Wednesday, March 25, 2020

Why quarantine works better than airport screening

On Monday, the Indian Council of Medical Research (ICMR) published research from February 27 that attempts to “identify rational intervention strategies that might work towards control of the outbreak in India” of COVID-19. The research compares the effectiveness and feasibility of two approaches — attempting to contain an outbreak at the border, and quarantining symptomatic cases within the country.

The research makes a case for post-travel tracking rather than border containment. It uses mathematical modelling to show that spending resources on quarantining symptomatic cases can achieve a meaningful impact on the disease burden (assuming an “optimistic” scenario), rather than attempting to achieve infeasible levels of containment at the borders.
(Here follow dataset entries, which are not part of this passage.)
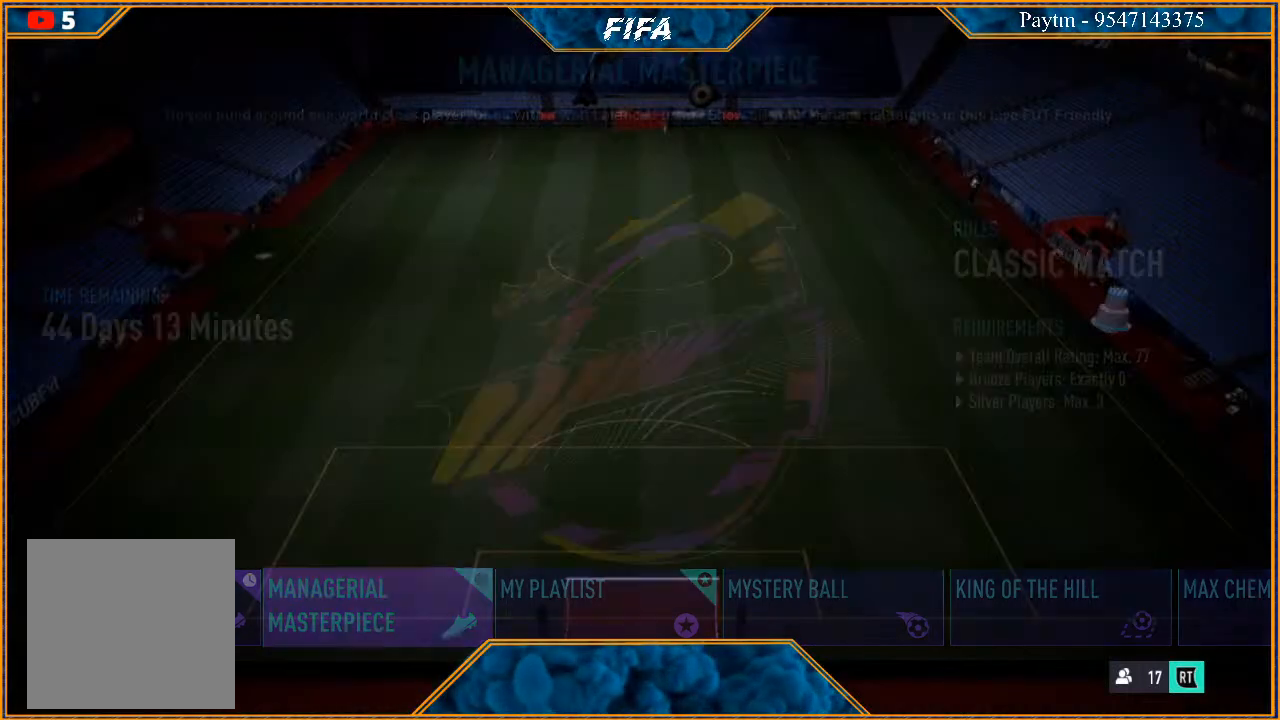
{"buttons": [], "left_stick": "center", "right_stick": "center", "events": []}
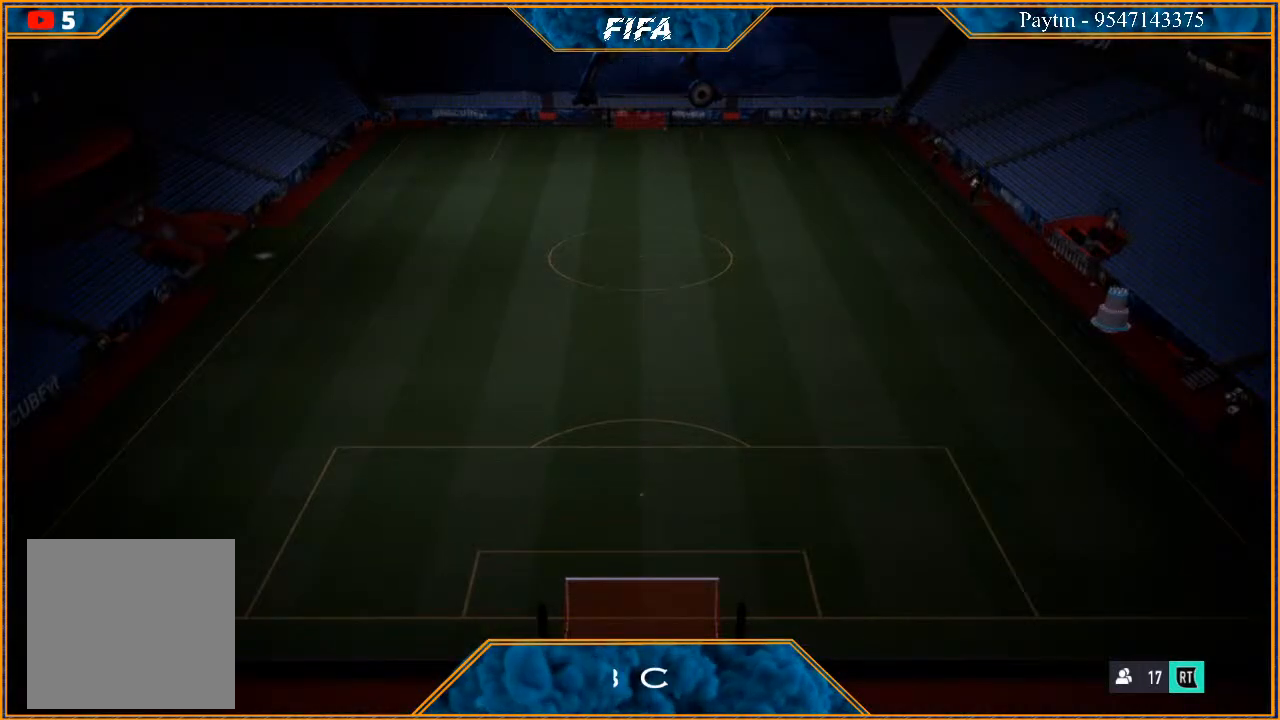
{"buttons": [], "left_stick": "center", "right_stick": "center", "events": []}
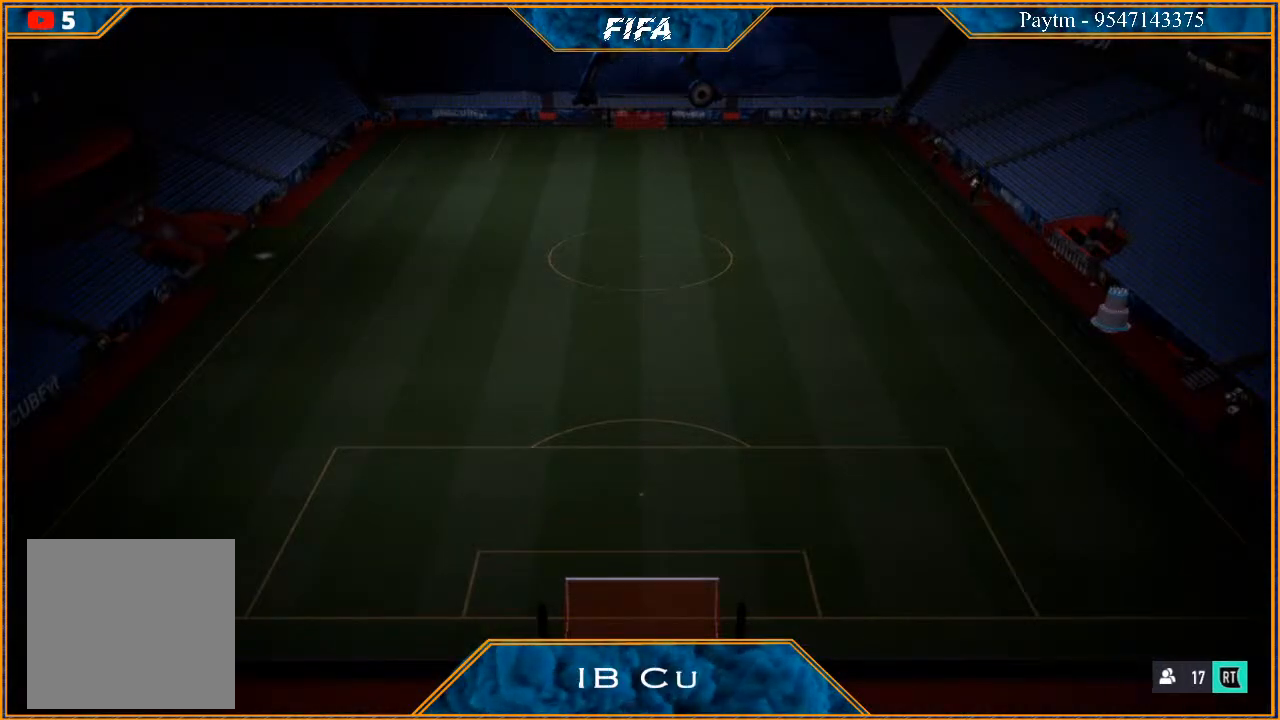
{"buttons": [], "left_stick": "center", "right_stick": "center", "events": []}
At the same time, it also accounts for the inevitability that an outburst of cases would make lab confirmations impractical. Therefore, the paper proposes “symptomatic surveillance” to be included with quarantine measures.
The government has focused on random sampling of patients with severe symptoms and quarantining positive cases. In the initial weeks of rising cases in India, asymptomatic travellers were not tested.
The researchers found that if India screened all symptomatic airport arrivals from China, the epidemic would occur in 45 to 47.7 days. If all asymptomatic arrivals from China were screened, India would need to identify at least 75% of asymptomatic infected arrivals in order to achieve an “appreciable” delay in the outbreak. If 90% were identified, the delay would be 20 days.